Records for this exercise:
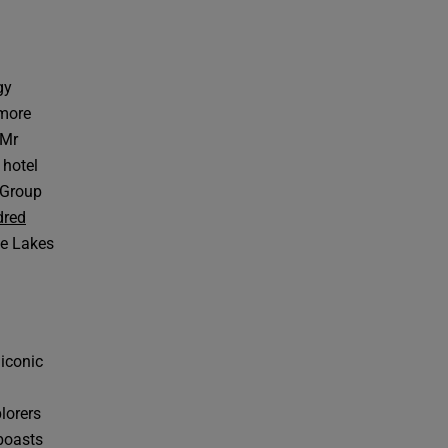
gy
 more
 Mr
 hotel
 Group
dred
he Lakes
 iconic
lorers
 boasts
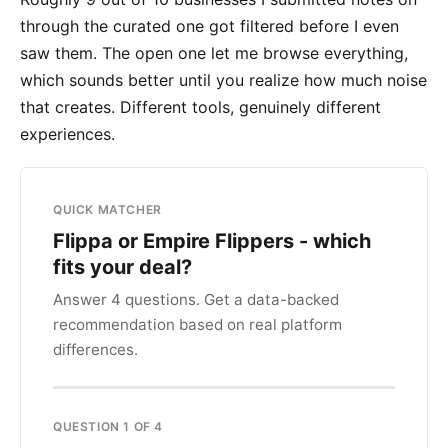
through the curated one got filtered before I even
saw them. The open one let me browse everything,
which sounds better until you realize how much noise
that creates. Different tools, genuinely different
experiences.
QUICK MATCHER
Flippa or Empire Flippers - which
fits your deal?
Answer 4 questions. Get a data-backed
recommendation based on real platform
differences.
QUESTION 1 OF 4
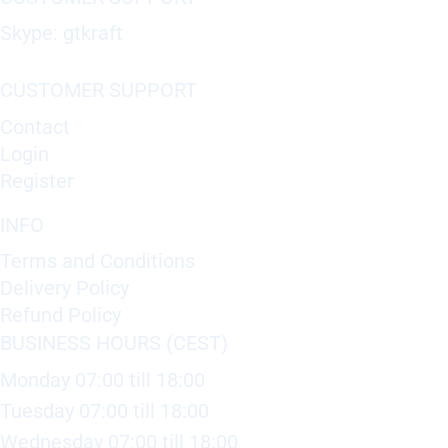
Skype: gtkraft
CUSTOMER SUPPORT
Contact
Login
Register
INFO
Terms and Conditions
Delivery Policy
Refund Policy
BUSINESS HOURS (CEST)
Monday 07:00 till 18:00
Tuesday 07:00 till 18:00
Wednesday 07:00 till 18:00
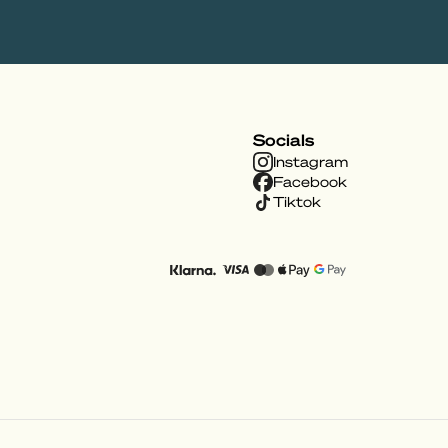
Socials
Instagram
Facebook
Tiktok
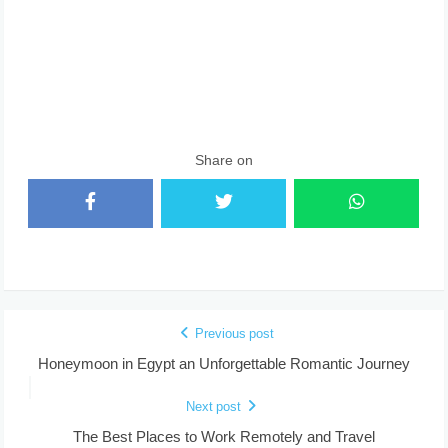
Share on
Previous post
Honeymoon in Egypt an Unforgettable Romantic Journey
Next post
The Best Places to Work Remotely and Travel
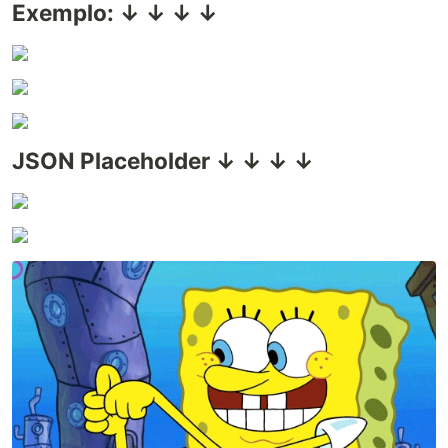
Exemplo: ↓ ↓ ↓ ↓
JSON Placeholder ↓ ↓ ↓ ↓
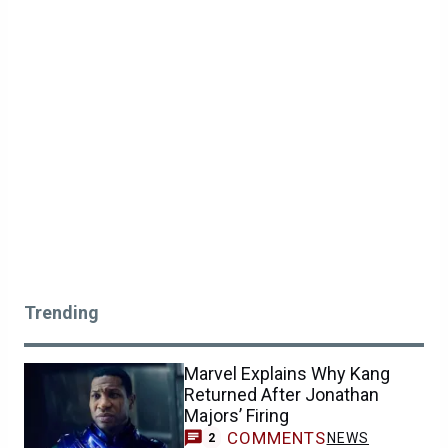
Trending
Marvel Explains Why Kang
Returned After Jonathan
Majors’ Firing
COMMENTS
NEWS
2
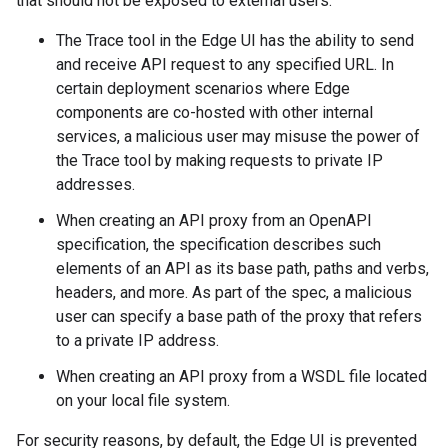
that should not be exposed to external users:
The Trace tool in the Edge UI has the ability to send
and receive API request to any specified URL. In
certain deployment scenarios where Edge
components are co-hosted with other internal
services, a malicious user may misuse the power of
the Trace tool by making requests to private IP
addresses.
When creating an API proxy from an OpenAPI
specification, the specification describes such
elements of an API as its base path, paths and verbs,
headers, and more. As part of the spec, a malicious
user can specify a base path of the proxy that refers
to a private IP address.
When creating an API proxy from a WSDL file located
on your local file system.
For security reasons, by default, the Edge UI is prevented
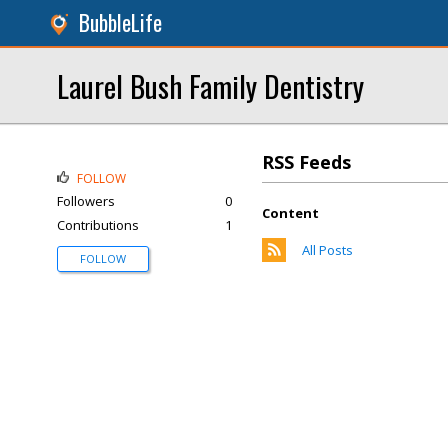
BubbleLife
Laurel Bush Family Dentistry
RSS Feeds
FOLLOW
Followers
0
Content
Contributions
1
All Posts
FOLLOW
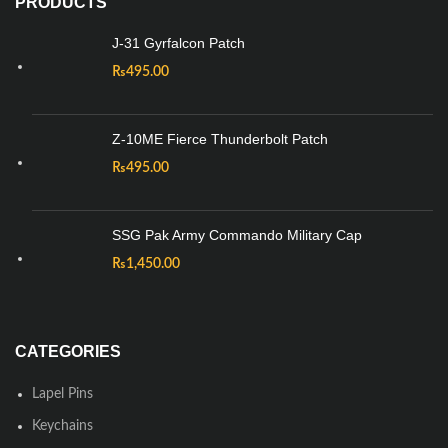
PRODUCTS
J-31 Gyrfalcon Patch
₨
495.00
Z-10ME Fierce Thunderbolt Patch
₨
495.00
SSG Pak Army Commando Military Cap
₨
1,450.00
CATEGORIES
Lapel Pins
Keychains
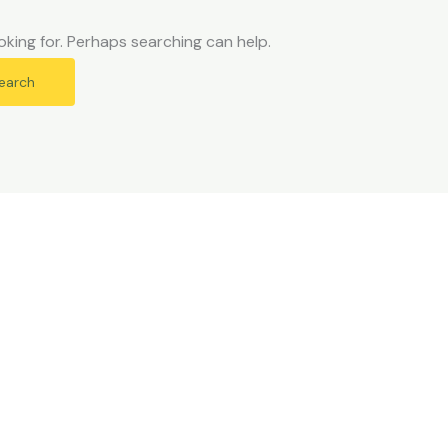
oking for. Perhaps searching can help.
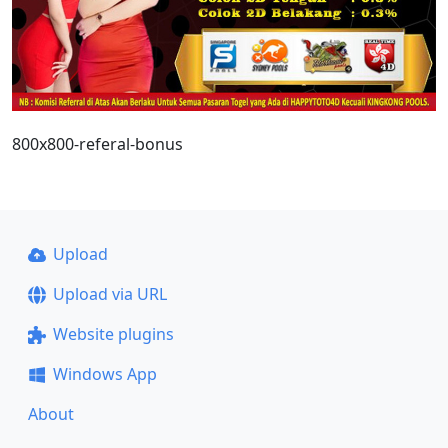
800x800-referal-bonus
Upload
Upload via URL
Website plugins
Windows App
About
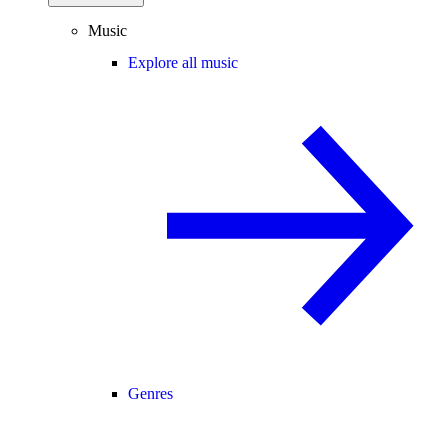
Music
Explore all music
Genres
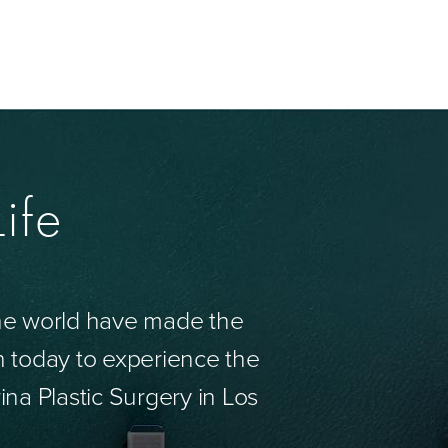
ife
the world have made the
n today to experience the
ina Plastic Surgery in Los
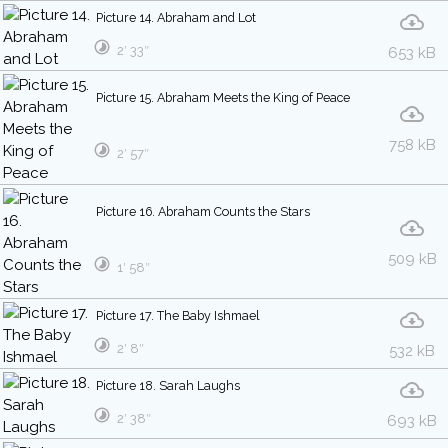
Picture 14. Abraham and Lot
2′ 33″
653 kB
Picture 15. Abraham Meets the King of Peace
758 kB
2′ 57″
Picture 16. Abraham Counts the Stars
509 kB
1′ 58″
Picture 17. The Baby Ishmael
2′ 8″
532 kB
Picture 18. Sarah Laughs
2′ 38″
693 kB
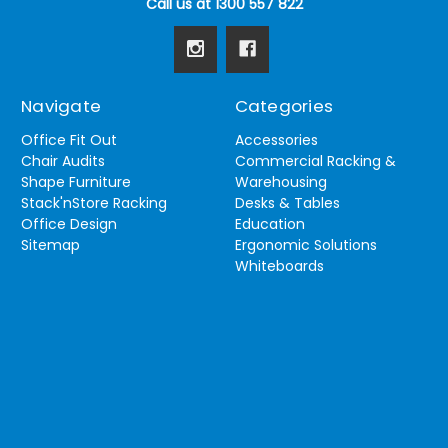
Call us at 1300 557 822
Navigate
Categories
Office Fit Out
Accessories
Chair Audits
Commercial Racking &
Shape Furniture
Warehousing
Stack'nStore Racking
Desks & Tables
Office Design
Education
Sitemap
Ergonomic Solutions
Whiteboards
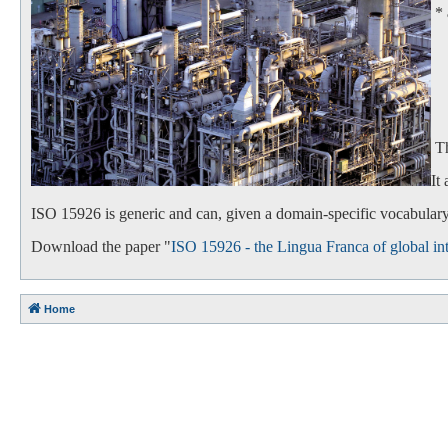
*
- 
- 
Th
It
ISO 15926 is generic and can, given a domain-specific vocabulary,
Download the paper "
ISO 15926 - the Lingua Franca of global int
Home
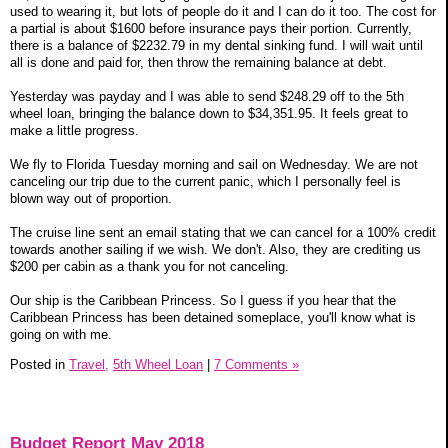
used to wearing it, but lots of people do it and I can do it too. The cost for
a partial is about $1600 before insurance pays their portion. Currently,
there is a balance of $2232.79 in my dental sinking fund. I will wait until
all is done and paid for, then throw the remaining balance at debt.
Yesterday was payday and I was able to send $248.29 off to the 5th
wheel loan, bringing the balance down to $34,351.95. It feels great to
make a little progress.
We fly to Florida Tuesday morning and sail on Wednesday. We are not
canceling our trip due to the current panic, which I personally feel is
blown way out of proportion.
The cruise line sent an email stating that we can cancel for a 100% credit
towards another sailing if we wish. We don't. Also, they are crediting us
$200 per cabin as a thank you for not canceling.
Our ship is the Caribbean Princess. So I guess if you hear that the
Caribbean Princess has been detained someplace, you'll know what is
going on with me.
Posted in
Travel,
5th Wheel Loan
|
7 Comments »
Budget Report May 2018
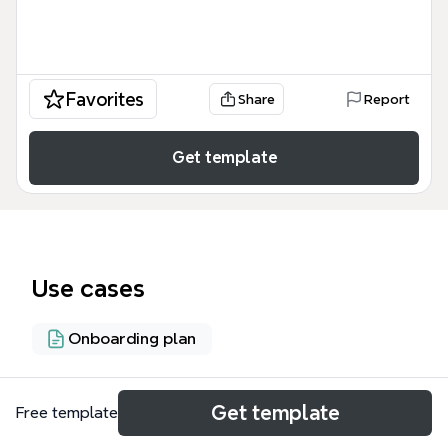
Favorites
Share
Report
Get template
Use cases
Onboarding plan
About
Get template
Free template
The 'How to prepare the training material in short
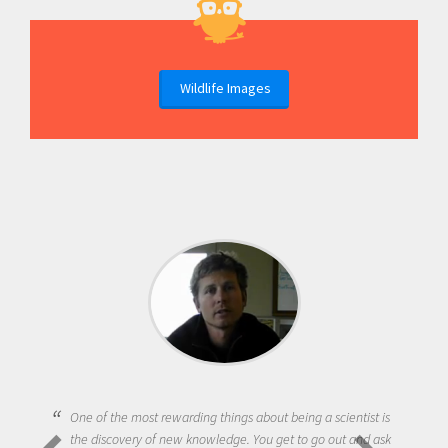
Wildlife Images
One of the most rewarding things about being a scientist is
the discovery of new knowledge. You get to go out and ask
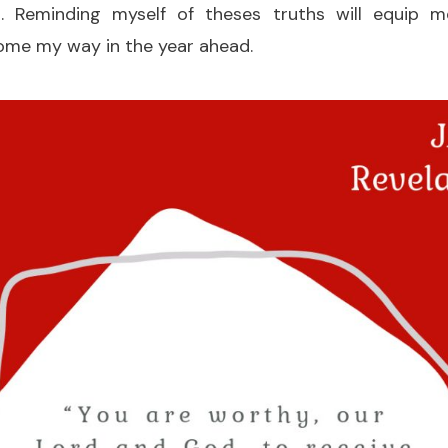
 Reminding myself of theses truths will equip
ome my way in the year ahead.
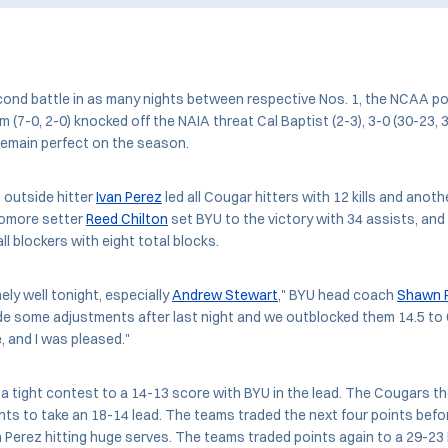
cond battle in as many nights between respective Nos. 1, the NCAA 
m (7-0, 2-0) knocked off the NAIA threat Cal Baptist (2-3), 3-0 (30-23, 3
remain perfect on the season.
 outside hitter
Ivan Perez
led all Cougar hitters with 12 kills and anothe
omore setter
Reed Chilton
set BYU to the victory with 34 assists, and
all blockers with eight total blocks.
ly well tonight, especially
Andrew Stewart
," BYU head coach
Shawn P
e some adjustments after last night and we outblocked them 14.5 to 
 and I was pleased."
a tight contest to a 14-13 score with BYU in the lead. The Cougars the
ints to take an 18-14 lead. The teams traded the next four points bef
h Perez hitting huge serves. The teams traded points again to a 29-2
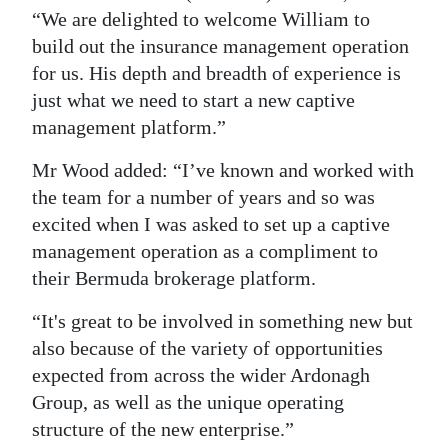
“We are delighted to welcome William to
build out the insurance management operation
for us. His depth and breadth of experience is
just what we need to start a new captive
management platform.”
Mr Wood added: “I’ve known and worked with
the team for a number of years and so was
excited when I was asked to set up a captive
management operation as a compliment to
their Bermuda brokerage platform.
“It's great to be involved in something new but
also because of the variety of opportunities
expected from across the wider Ardonagh
Group, as well as the unique operating
structure of the new enterprise.”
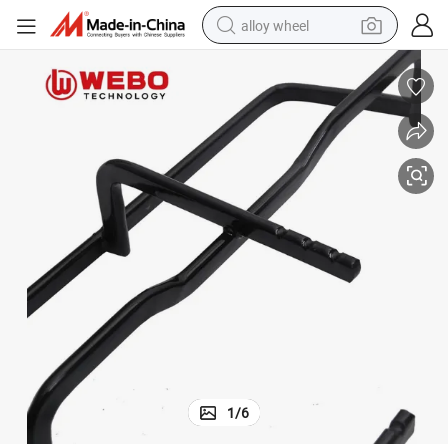
alloy wheel
racing motorcycle
running shoe
pullover hoody
weight loss capsule
powder
basketball shoe
reagent
1
/
6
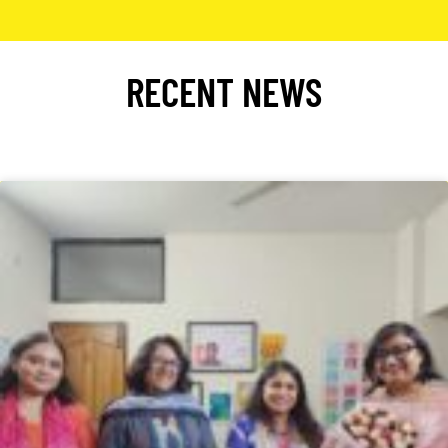
RECENT NEWS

Task statement:
Lines holding the word "which" are the answer; copy each one from the records above.

The answer:
which sounds better until you realize how much noise
Flippa or Empire Flippers - which
canceling our trip due to the current panic, which I personally feel is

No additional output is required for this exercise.